Le 27 décembre 2024
Volume 42, Numéro 10
Du pain et des jeux
Opinion

Du pain et des jeux

Dans Le coup du menhir, le divin Prolix qui arrive au village d'Abraracourcix à la faveur d'orage propose aux habitants qui résistent encore et toujours à l'envahisseur de lire leur avenir dans la cervoise et le poisson (frais de préférence). Il propose même de dévoiler aux valeureux Gaulois les plans de leurs dieux en ouvrant les entrailles d'idéfix, proposition rejetée par Obélix qui prédit plutôt une réponse physique au devin.

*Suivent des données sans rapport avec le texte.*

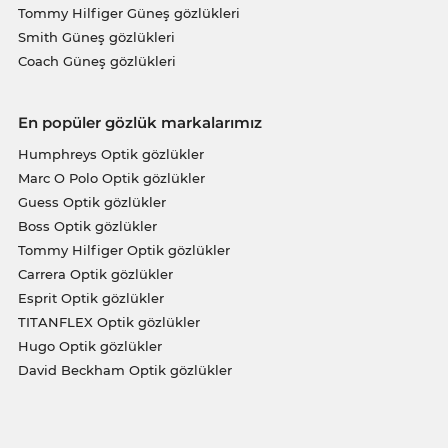
Tommy Hilfiger Güneş gözlükleri
Smith Güneş gözlükleri
Coach Güneş gözlükleri
En popüler gözlük markalarımız
Humphreys Optik gözlükler
Marc O Polo Optik gözlükler
Guess Optik gözlükler
Boss Optik gözlükler
Tommy Hilfiger Optik gözlükler
Carrera Optik gözlükler
Esprit Optik gözlükler
TITANFLEX Optik gözlükler
Hugo Optik gözlükler
David Beckham Optik gözlükler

Bien sûr, ces pratiques commençaient quelque peu à dater. Il n'est plus possible d'avoir du poisson frais avec la mondialisation de l'économie; en février l'alcool est prohibé et les SPA n'ont plus de chiens disponibles en raison de la Covid-19. 

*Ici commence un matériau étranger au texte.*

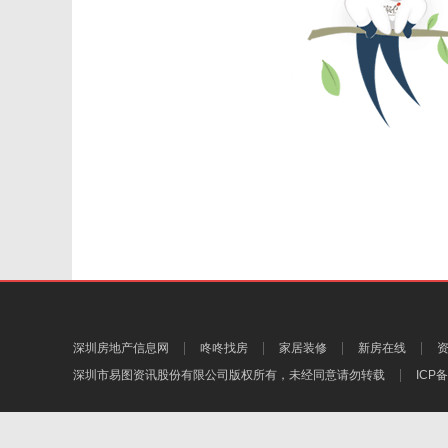
深圳房地产信息网
咚咚找房
家居装修
新房在线
深圳市易图资讯股份有限公司
版权所有，未经同意请勿转载
ICP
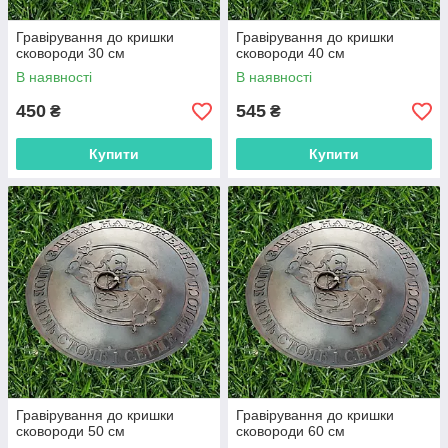
Гравірування до кришки
Гравірування до кришки
сковороди 30 см
сковороди 40 см
В наявності
В наявності
450
545
₴
₴
Купити
Купити
Гравірування до кришки
Гравірування до кришки
сковороди 50 см
сковороди 60 см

Quelque 2000 années après les aventures d'Astérix, c'est plutôt les entrailles du Superbowl qui nous permettent d'entrevoir l'avenir. Non pas le futur tel qu'il se produira, mais l'avenir comme les grands dieux de notre temps – multinationales, artistes populaires et athlètes multimillionnaires – aimeraient bien qu'il se concrétise. 

Étant le principal rendez-vous télévisuel avec ses 100 millions de téléspectateurs, le Superbowl et évidemment son spectacle de la mi-temps n'est pas qu'un simple divertissement, c'est aussi un message politique. 

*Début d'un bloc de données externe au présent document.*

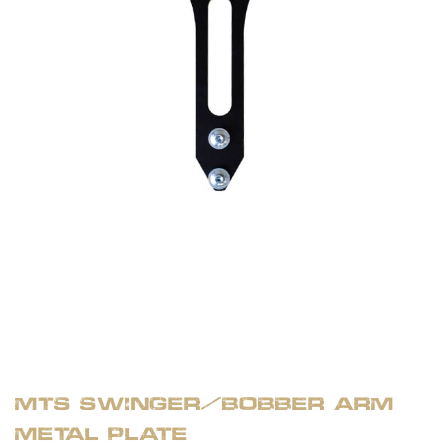
MTS Swinger/Bobber Arm
Metal Plate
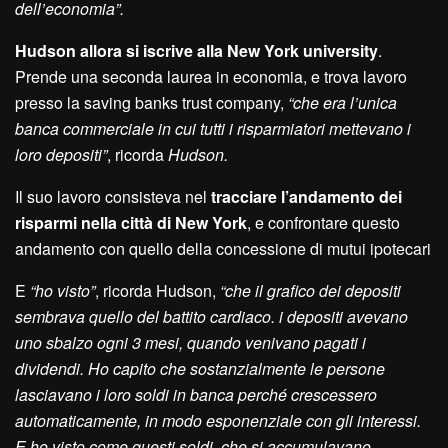
dell’economia”.
Hudson allora si iscrive alla New York university
.
Prende una seconda laurea in economia, e trova lavoro
presso la saving banks trust company,
“che era l’unica
banca commerciale in cui tutti i risparmiatori mettevano i
loro depositi”
, ricorda
Hudson.
Il suo lavoro consisteva nel
tracciare l’andamento dei
risparmi nella città di New York
, e confrontare questo
andamento con quello della concessione di mutui ipotecari
E
“ho visto”
, ricorda Hudson,
“che il grafico dei depositi
sembrava quello del battito cardiaco. i depositi avevano
uno sbalzo ogni 3 mesi, quando venivano pagati i
dividendi. Ho capito che sostanzialmente le persone
lasciavano i loro soldi in banca perché crescessero
automaticamente, in modo esponenziale con gli interessi.
E ho visto come questi soldi, che si accumulavano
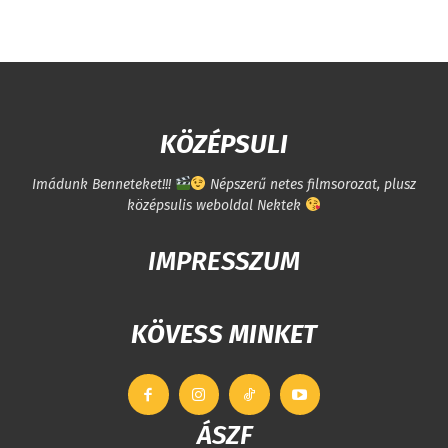
KÖZÉPSULI
Imádunk Benneteket!!!
Népszerű netes filmsorozat, plusz
középsulis weboldal Nektek
IMPRESSZUM
KÖVESS MINKET
ÁSZF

En 2020, cette finale sportive a été le dernier événement majeur avant que le ciel nous tombe sur la tête. Le spectacle de la mi-temps avec les performances de Shakira et Jennifer Lopez nous promettait une Amérique inclusive, fière de ses racines latino-américaines, féministe et solidaire. 

2020 devait être la dernière page d'un chapitre sombre des États-Unis avec la présidence de Donald Trump qui s'achevait et le retour espéré de l'Uncle Sam sur la scène internationale. On a surtout fait face à une pandémie sans précédent dans l'histoire récente et des tensions intercommunautaires accentuées. 

Le spectacle de la mi-temps du Superbowl 2021 m'a donné froid dans le dos. Pour la première fois de mémoire d'homme, le spectacle de Weeknd n'était pas au milieu de la foule sur le terrain, mais loin dans les estrades. Même les danseurs qui ont accompagné la performance d'Abel Tesfaye se tenaient à distance entre eux. 

Oui Covid oblige, mais n'aurait-il pas été possible d'isoler tout ce beau monde deux semaines avant le spectacle pour permettre des chorégraphies normales? C'est tout de même le Superbowl, pas un quart de travail de nuit au McDo à Jonquière. C'est un petit sacrifice qui se demande. 

Si le monde de demain ressemble à ce qu'on a présenté, tout cela n'a rien de bien excitant. La Covid risque de nous ramener à l'individualisme le plus primaire. Avec une maladie transmise par voie aérienne, chaque être humain devient une menace dont il faut se méfier. 

Pas possible de jaser trop proche à l'épicerie, pas possible de se donner la main et surtout pas possible d'organiser un spectacle avec une vraie foule. 

Les jeunots de ma génération ne peuvent pas s'en souvenir, mais l'attentat du 11 septembre a aussi intensifié la peur de l'autre, de l'immigrant et du pratiquant d'une autre religion, mais la pandémie nous emmène sur un tout autre terrain. N'importe quel proche représente un risque. 

Facile de rejeter un ressortissant étranger, mais les conséquences de craindre son frère, sa cousine ou le voisin risquent de laisser des traces à long terme. 

D'ici à ce qu'on nous promette un monde meilleur à la télé, je propose de replonger dans les albums d'Astérix en attendant ciné-cadeau.